▸ **TASK DETAILS**
Copy out the text of all the records, replacing "Bakanlıkça" with "Bakanlık tarafından" everywhere it appears and keeping everything else the same. Leave out the pictures.

▸ **MATERIAL PROVIDED**
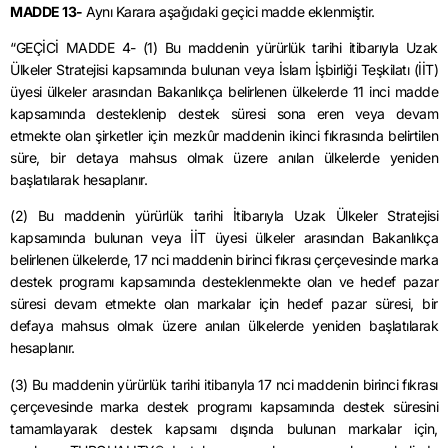
MADDE 13-
Aynı Karara aşağıdaki geçici madde eklenmiştir.
“GEÇİCİ MADDE 4- (1) Bu maddenin yürürlük tarihi itibarıyla Uzak
Ülkeler Stratejisi kapsamında bulunan veya İslam İşbirliği Teşkilatı (İİT)
üyesi ülkeler arasından Bakanlıkça belirlenen ülkelerde 11 inci madde
kapsamında desteklenip destek süresi sona eren veya devam
etmekte olan şirketler için mezkûr maddenin ikinci fıkrasında belirtilen
süre, bir detaya mahsus olmak üzere anılan ülkelerde yeniden
başlatılarak hesaplanır.
(2) Bu maddenin yürürlük tarihi İtibarıyla Uzak Ülkeler Stratejisi
kapsamında bulunan veya İİT üyesi ülkeler arasından Bakanlıkça
belirlenen ülkelerde, 17 nci maddenin birinci fıkrası çerçevesinde marka
destek programı kapsamında desteklenmekte olan ve hedef pazar
süresi devam etmekte olan markalar için hedef pazar süresi, bir
defaya mahsus olmak üzere anılan ülkelerde yeniden başlatılarak
hesaplanır.
(3) Bu maddenin yürürlük tarihi itibarıyla 17 nci maddenin birinci fıkrası
çerçevesinde marka destek programı kapsamında destek süresini
tamamlayarak destek kapsamı dışında bulunan markalar için,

▸ **RESULT BELOW**
MADDE 13-
Aynı Karara aşağıdaki geçici madde eklenmiştir.
“GEÇİCİ MADDE 4- (1) Bu maddenin yürürlük tarihi itibarıyla Uzak
Ülkeler Stratejisi kapsamında bulunan veya İslam İşbirliği Teşkilatı (İİT)
üyesi ülkeler arasından Bakanlık tarafından belirlenen ülkelerde 11 inci madde
kapsamında desteklenip destek süresi sona eren veya devam
etmekte olan şirketler için mezkûr maddenin ikinci fıkrasında belirtilen
süre, bir detaya mahsus olmak üzere anılan ülkelerde yeniden
başlatılarak hesaplanır.
(2) Bu maddenin yürürlük tarihi İtibarıyla Uzak Ülkeler Stratejisi
kapsamında bulunan veya İİT üyesi ülkeler arasından Bakanlık tarafından
belirlenen ülkelerde, 17 nci maddenin birinci fıkrası çerçevesinde marka
destek programı kapsamında desteklenmekte olan ve hedef pazar
süresi devam etmekte olan markalar için hedef pazar süresi, bir
defaya mahsus olmak üzere anılan ülkelerde yeniden başlatılarak
hesaplanır.
(3) Bu maddenin yürürlük tarihi itibarıyla 17 nci maddenin birinci fıkrası
çerçevesinde marka destek programı kapsamında destek süresini
tamamlayarak destek kapsamı dışında bulunan markalar için,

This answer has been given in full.